> [YOUR GOAL]: Across the listing, the lines that include "большей" must be tallied and reported as a bare number.
++++++++++++++++++++
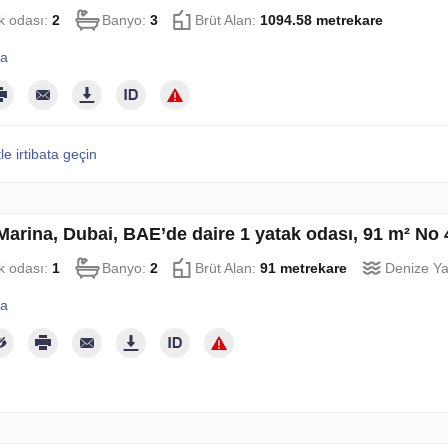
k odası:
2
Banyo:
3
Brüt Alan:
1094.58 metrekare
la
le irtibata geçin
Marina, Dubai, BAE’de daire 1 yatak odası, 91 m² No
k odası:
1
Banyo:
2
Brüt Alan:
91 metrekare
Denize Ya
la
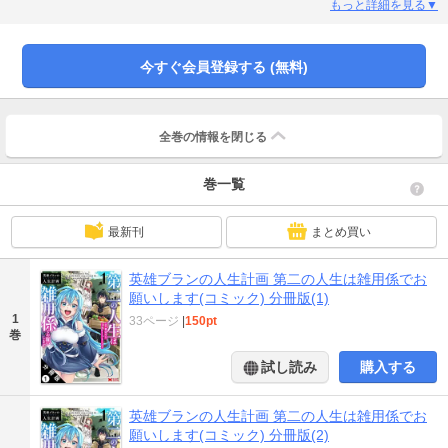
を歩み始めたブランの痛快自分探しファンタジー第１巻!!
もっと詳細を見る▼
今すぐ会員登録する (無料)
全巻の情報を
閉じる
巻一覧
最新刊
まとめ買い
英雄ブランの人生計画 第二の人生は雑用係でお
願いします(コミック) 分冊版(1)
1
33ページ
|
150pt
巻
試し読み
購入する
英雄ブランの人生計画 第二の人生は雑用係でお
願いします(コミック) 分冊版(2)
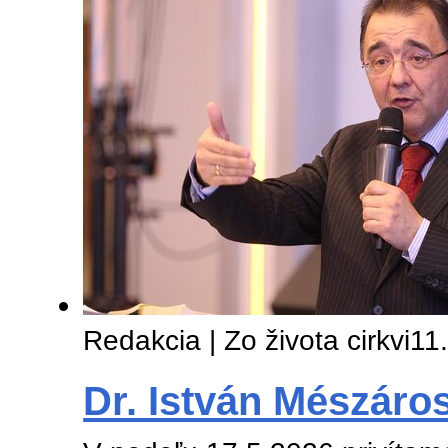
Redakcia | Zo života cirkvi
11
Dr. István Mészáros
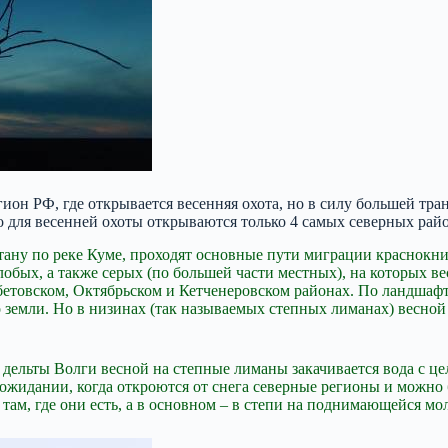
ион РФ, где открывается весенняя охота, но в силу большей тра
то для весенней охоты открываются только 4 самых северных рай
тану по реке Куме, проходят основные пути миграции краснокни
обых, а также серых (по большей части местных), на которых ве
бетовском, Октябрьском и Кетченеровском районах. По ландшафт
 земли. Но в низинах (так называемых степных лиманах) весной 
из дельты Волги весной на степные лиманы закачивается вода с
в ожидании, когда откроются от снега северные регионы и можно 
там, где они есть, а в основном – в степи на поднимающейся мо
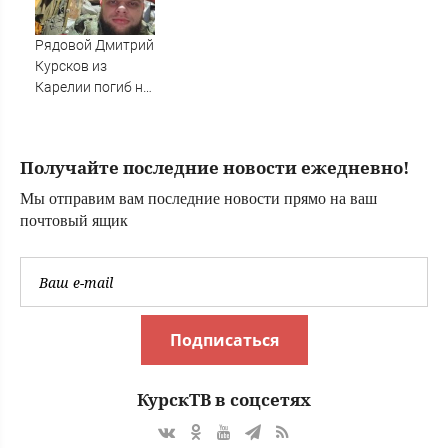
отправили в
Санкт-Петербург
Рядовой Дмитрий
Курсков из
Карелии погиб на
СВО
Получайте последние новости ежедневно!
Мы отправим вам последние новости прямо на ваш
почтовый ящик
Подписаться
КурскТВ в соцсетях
++++++++++++++++++++
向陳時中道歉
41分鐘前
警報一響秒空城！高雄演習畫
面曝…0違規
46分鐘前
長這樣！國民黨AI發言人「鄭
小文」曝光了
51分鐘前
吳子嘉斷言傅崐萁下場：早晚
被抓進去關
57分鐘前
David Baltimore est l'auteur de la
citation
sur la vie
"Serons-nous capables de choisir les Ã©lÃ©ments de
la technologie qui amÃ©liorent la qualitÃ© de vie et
++++++++++++++++++++
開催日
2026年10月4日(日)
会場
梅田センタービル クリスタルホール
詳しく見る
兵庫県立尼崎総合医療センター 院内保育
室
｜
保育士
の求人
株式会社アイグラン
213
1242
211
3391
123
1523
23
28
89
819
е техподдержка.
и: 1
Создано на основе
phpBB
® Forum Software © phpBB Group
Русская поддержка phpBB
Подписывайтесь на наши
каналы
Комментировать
++++++++++++++++++++
> [RESPONSE BELOW]: 2